In October 2010, Davis joined KU Leuven as a computer science professor working at the intersection of AI and health, with studies on monitoring athletic performance. His team examined how to combine heart rate and other physiological indicators to detect overtraining and delved into the biomechanics of running. The pivot toward the tactical and technical dimensions of soccer began when he recruited Jan Van Haaren, an engineering student concentrated on AI and an avid soccer observer. Van Haaren’s questions—about passing, shooting, and the mechanisms of ball progression—matched the moment, as the sport’s infrastructure for event logging and video analysis was just maturing.
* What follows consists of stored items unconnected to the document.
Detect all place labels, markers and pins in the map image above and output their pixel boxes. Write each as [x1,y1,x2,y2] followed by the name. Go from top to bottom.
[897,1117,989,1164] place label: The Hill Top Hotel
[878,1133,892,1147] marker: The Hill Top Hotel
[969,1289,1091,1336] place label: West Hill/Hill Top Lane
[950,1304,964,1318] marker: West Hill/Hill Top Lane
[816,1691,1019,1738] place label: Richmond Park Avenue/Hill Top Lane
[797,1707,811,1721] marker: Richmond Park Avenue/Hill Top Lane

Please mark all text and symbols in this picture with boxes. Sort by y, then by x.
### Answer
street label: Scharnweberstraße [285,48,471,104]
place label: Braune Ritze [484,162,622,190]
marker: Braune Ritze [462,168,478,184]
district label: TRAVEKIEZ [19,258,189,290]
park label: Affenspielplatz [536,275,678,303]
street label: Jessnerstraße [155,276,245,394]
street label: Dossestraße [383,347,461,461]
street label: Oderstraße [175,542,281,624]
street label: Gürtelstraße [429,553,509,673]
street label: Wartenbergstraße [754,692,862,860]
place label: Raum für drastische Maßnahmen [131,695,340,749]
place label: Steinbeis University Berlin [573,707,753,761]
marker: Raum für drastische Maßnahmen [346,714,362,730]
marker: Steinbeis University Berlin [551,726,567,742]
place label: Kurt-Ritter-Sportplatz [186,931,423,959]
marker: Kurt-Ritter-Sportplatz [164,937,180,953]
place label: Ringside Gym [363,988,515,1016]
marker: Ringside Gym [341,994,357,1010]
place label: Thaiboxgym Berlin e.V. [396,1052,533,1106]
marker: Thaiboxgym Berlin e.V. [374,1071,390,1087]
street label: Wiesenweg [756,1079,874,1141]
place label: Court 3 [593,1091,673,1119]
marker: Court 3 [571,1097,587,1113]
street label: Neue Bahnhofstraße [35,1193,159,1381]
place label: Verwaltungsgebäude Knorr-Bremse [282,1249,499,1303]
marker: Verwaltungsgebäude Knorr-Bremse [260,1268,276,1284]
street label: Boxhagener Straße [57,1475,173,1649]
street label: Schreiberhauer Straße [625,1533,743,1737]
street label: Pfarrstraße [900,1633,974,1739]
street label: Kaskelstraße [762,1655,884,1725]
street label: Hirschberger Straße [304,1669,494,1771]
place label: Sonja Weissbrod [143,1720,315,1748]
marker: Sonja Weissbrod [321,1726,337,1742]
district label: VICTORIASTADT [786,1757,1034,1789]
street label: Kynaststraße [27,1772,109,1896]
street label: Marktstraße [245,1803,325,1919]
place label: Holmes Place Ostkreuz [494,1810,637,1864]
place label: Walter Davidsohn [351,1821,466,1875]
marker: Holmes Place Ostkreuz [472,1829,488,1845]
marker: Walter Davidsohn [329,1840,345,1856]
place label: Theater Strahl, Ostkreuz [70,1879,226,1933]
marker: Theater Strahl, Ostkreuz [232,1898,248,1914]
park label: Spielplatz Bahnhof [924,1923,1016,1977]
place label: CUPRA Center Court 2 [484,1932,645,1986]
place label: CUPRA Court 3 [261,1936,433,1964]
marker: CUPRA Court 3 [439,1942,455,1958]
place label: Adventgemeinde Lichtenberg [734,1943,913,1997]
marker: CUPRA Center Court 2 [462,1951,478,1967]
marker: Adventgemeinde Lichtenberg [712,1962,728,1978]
From there, the research increasingly targeted soccer’s unique analytical challenges. Compared with baseball or basketball, where isolating discrete actions such as a pitch or a jump shot is relatively straightforward, soccer presents a continuous, interdependent flow. Davis recognized that machine learning’s ability to model complex, dynamic systems made it a natural fit for this setting. The resulting tools treat the match as a sequence of linked probabilities, where the value of a single decision depends on its context and its ripple effects several actions later.

Market Impact

The immediate beneficiaries of this work are the clubs that fold the findings into scouting, training, and match preparation. Better roster evaluation emerges when performance is measured within consistent, context-aware frameworks. Strategic planning becomes more grounded when teams can test whether a favored approach actually converts to more productive action chains. And targeted pattern discovery—surfacing, for instance, the payoff from conceding a throw-in in a specific zone—gives coaches and players a way to operationalize insights without guesswork.

Equally important is the lab’s open posture. By sharing tools and emphasizing standardized data, Davis’s group lowers the barrier for analysts across the sport to replicate and critique results, a prerequisite for lasting adoption. The effect is cumulative: more consistent data yields more reliable models, which in turn produce clearer guidance for in-game choices. In a low-scoring sport where marginal gains can decide outcomes, the capacity to quantify and simulate those margins is the essence of competitive advantage.

As professional clubs deepen their internal analytics capabilities, the blend of applied studies like “Boot it” and foundational work on in-game data standards positions Davis’s lab at a productive intersection: close enough to the touchline to answer urgent tactical questions, and sufficiently independent to build the shared infrastructure that makes those answers durable. The result is a model for how academic AI research can inform real-time decision-making at the highest levels of soccer without sacrificing rigor or accessibility.